**Exercise brief:** Extract the text from every row below, reproducing each line verbatim and in its original order.

*** Provided material Section Begins ***

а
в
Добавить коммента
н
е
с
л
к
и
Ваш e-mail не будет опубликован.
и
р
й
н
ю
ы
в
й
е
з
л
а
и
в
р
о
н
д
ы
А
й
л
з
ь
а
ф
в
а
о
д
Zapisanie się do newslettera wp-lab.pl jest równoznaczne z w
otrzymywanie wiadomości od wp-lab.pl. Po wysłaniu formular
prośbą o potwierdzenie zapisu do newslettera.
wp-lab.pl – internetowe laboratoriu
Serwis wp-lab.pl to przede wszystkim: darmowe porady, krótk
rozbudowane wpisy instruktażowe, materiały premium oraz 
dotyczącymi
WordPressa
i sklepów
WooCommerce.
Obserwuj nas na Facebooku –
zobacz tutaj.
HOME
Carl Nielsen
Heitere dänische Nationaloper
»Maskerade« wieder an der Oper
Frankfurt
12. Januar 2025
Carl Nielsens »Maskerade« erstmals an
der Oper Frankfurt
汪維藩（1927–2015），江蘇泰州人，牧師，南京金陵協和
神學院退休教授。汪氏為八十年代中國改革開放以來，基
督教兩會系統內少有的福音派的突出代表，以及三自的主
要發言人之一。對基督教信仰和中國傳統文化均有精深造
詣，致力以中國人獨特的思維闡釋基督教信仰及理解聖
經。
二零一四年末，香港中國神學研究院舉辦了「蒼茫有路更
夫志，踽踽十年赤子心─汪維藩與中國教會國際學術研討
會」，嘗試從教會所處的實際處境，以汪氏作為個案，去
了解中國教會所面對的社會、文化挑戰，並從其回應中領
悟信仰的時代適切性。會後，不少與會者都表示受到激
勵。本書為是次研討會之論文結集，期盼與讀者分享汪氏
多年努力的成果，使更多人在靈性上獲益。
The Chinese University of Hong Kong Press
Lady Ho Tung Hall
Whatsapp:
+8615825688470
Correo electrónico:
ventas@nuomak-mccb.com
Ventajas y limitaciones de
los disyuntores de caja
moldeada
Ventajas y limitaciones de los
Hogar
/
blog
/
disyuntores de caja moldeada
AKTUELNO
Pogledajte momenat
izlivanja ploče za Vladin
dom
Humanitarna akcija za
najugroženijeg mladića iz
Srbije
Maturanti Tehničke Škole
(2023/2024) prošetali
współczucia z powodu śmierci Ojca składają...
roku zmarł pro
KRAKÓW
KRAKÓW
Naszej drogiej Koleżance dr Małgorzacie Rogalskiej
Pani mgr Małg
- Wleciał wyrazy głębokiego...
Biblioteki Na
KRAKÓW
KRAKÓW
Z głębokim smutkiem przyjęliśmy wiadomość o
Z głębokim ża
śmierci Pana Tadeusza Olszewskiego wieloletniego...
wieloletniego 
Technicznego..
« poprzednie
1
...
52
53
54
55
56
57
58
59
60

*** Provided material Section Ends ***

**Response below:**
а
в
Добавить коммента
н
е
с
л
к
и
Ваш e-mail не будет опубликован.
и
р
й
н
ю
ы
в
й
е
з
л
а
и
в
р
о
н
д
ы
А
й
л
з
ь
а
ф
в
а
о
д
Zapisanie się do newslettera wp-lab.pl jest równoznaczne z w
otrzymywanie wiadomości od wp-lab.pl. Po wysłaniu formular
prośbą o potwierdzenie zapisu do newslettera.
wp-lab.pl – internetowe laboratoriu
Serwis wp-lab.pl to przede wszystkim: darmowe porady, krótk
rozbudowane wpisy instruktażowe, materiały premium oraz 
dotyczącymi
WordPressa
i sklepów
WooCommerce.
Obserwuj nas na Facebooku –
zobacz tutaj.
HOME
Carl Nielsen
Heitere dänische Nationaloper
»Maskerade« wieder an der Oper
Frankfurt
12. Januar 2025
Carl Nielsens »Maskerade« erstmals an
der Oper Frankfurt
汪維藩（1927–2015），江蘇泰州人，牧師，南京金陵協和
神學院退休教授。汪氏為八十年代中國改革開放以來，基
督教兩會系統內少有的福音派的突出代表，以及三自的主
要發言人之一。對基督教信仰和中國傳統文化均有精深造
詣，致力以中國人獨特的思維闡釋基督教信仰及理解聖
經。
二零一四年末，香港中國神學研究院舉辦了「蒼茫有路更
夫志，踽踽十年赤子心─汪維藩與中國教會國際學術研討
會」，嘗試從教會所處的實際處境，以汪氏作為個案，去
了解中國教會所面對的社會、文化挑戰，並從其回應中領
悟信仰的時代適切性。會後，不少與會者都表示受到激
勵。本書為是次研討會之論文結集，期盼與讀者分享汪氏
多年努力的成果，使更多人在靈性上獲益。
The Chinese University of Hong Kong Press
Lady Ho Tung Hall
Whatsapp:
+8615825688470
Correo electrónico:
ventas@nuomak-mccb.com
Ventajas y limitaciones de
los disyuntores de caja
moldeada
Ventajas y limitaciones de los
Hogar
/
blog
/
disyuntores de caja moldeada
AKTUELNO
Pogledajte momenat
izlivanja ploče za Vladin
dom
Humanitarna akcija za
najugroženijeg mladića iz
Srbije
Maturanti Tehničke Škole
(2023/2024) prošetali
współczucia z powodu śmierci Ojca składają...
roku zmarł pro
KRAKÓW
KRAKÓW
Naszej drogiej Koleżance dr Małgorzacie Rogalskiej
Pani mgr Małg
- Wleciał wyrazy głębokiego...
Biblioteki Na
KRAKÓW
KRAKÓW
Z głębokim smutkiem przyjęliśmy wiadomość o
Z głębokim ża
śmierci Pana Tadeusza Olszewskiego wieloletniego...
wieloletniego 
Technicznego..
« poprzednie
1
...
52
53
54
55
56
57
58
59
60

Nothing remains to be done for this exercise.